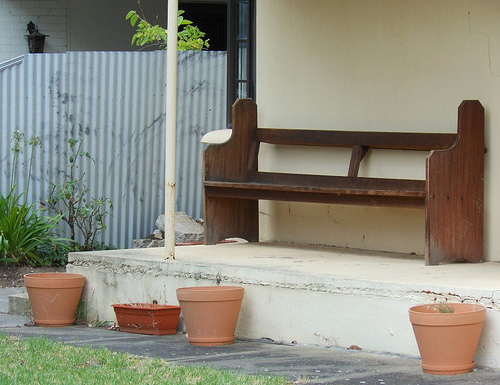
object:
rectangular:
[110, 297, 182, 334]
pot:
[108, 299, 179, 336]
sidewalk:
[97, 336, 358, 377]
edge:
[66, 253, 151, 281]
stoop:
[72, 256, 131, 329]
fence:
[33, 56, 156, 153]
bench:
[422, 149, 448, 264]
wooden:
[427, 151, 468, 268]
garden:
[50, 164, 105, 230]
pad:
[254, 235, 394, 327]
+-------+
## [TASK DESCRIPTION]
Print every line of the material above word for word, leaving out the picture.

## [SOLVED PROBLEM]
object:
rectangular:
[110, 297, 182, 334]
pot:
[108, 299, 179, 336]
sidewalk:
[97, 336, 358, 377]
edge:
[66, 253, 151, 281]
stoop:
[72, 256, 131, 329]
fence:
[33, 56, 156, 153]
bench:
[422, 149, 448, 264]
wooden:
[427, 151, 468, 268]
garden:
[50, 164, 105, 230]
pad:
[254, 235, 394, 327]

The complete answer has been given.